Pesan saya untuk teman-teman IPM, tapi belum menulis adalah ayo memulailah dari “Nûn” yang berarti “Nûr” atau cahaya. Kita harus bersyukur Tuhan menisbahkan “al-Qalam” (pena) sebagai media untuk mengekspresikan pikiran, perasaan, dan pengalaman, untuk pencerah-an akal dan nurani (tanwir al-‘uqul wa al-qulub). Maka sudah selayaknya kader IPM memiliki pena tajam menggores, meng-hujam, menera, bahkan menembus ruang dan waktu per-adaban manusia. Semoga melalui buku ini, teman-teman “Komunitas Semangat Nuun” di PD IPM Banyumas dapat menghadirkan spirit dan cahaya literasi yang menjadi pendorong kebangkitan gerakan ilmu IPM dan tajdid Muhammadiyah yang mulai “layu” lekang oleh waktu. Ketika kader-kader IPM memiliki semangat Nûn Walqalami Wamâ Yasthurûn, saya yakin mereka akan membawa Muhammadiyah dan bangsa menuju masa depan peradaban gemilang. Pejuang pena inilah yang saya sebut dengan D’Nuuners.
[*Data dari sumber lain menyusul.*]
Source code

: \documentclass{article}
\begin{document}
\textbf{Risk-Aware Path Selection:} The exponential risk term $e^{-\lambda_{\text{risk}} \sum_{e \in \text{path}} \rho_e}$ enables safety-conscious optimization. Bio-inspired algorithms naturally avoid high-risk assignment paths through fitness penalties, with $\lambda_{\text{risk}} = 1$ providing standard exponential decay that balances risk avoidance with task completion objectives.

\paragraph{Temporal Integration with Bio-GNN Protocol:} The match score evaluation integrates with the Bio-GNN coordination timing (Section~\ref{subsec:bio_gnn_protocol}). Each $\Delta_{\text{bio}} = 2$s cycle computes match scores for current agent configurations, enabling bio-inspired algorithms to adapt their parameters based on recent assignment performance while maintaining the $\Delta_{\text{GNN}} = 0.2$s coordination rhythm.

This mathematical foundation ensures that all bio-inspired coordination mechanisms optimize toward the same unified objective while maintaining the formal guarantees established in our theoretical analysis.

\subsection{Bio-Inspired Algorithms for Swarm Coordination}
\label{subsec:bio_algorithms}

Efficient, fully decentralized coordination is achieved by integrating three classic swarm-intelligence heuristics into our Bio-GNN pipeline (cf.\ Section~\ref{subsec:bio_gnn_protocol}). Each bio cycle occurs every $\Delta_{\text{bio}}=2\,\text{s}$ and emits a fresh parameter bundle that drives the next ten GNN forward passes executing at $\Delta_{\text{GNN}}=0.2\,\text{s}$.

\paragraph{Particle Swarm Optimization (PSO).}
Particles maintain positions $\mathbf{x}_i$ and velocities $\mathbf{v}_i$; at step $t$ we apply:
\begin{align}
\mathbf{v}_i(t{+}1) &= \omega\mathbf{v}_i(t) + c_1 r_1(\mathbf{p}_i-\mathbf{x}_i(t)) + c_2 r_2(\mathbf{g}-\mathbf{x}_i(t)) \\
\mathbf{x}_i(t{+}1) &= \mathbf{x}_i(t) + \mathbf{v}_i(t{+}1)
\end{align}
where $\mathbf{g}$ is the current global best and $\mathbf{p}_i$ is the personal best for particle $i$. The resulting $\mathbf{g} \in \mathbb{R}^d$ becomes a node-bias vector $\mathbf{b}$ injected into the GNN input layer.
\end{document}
Setiap aktivis IPM wajib membaca buku ini, jangan lama kita dibuai dalam aktivitas keorganisasian yang meskipun penting, juga berpotensi menumpulkan mata pisau fikir. Teman-teman IPM Banyumas hendak mengingatkan kepada kita, melalui buku ini, bahwa aktivitas organisasi jangan melenakan kita pada kegiatan refleksi tulis-menulis. Sebab, tanpa itu, organisasi hanya akan menjadi rangka mesin mekanis, dan tanpa ruh yang menghidupkan, dan penggerakknay ibarat robot. Dengan sendirinya, buku ini merupakan perwujudan dari semboyan Nun itu. Ya, karena hanya dengan menulis maka jejak sejarah gagasan manusia akan abadi. Itulah Scripta Manen Verba Volant, menulis itu abadi, bicara itu fana. Demikian pepatah bijak Yunani Kuno mengingatkan. Juga almarhum Kuntowijoyo pernah mengatakan “syarat untuk menjadi penulis, yaitu menulis, menulis, dan menulis”. Cocok dengan judul buku ini yaitu  TULIS TERUS, TULIS TULUS, TULIS MULUS. Andai saya diminta memberikan judul pasti saya kasih judul “Tulis Terus, Tulis Terus, dan Tulis Terus”. Hehehe. Semangat Nuun.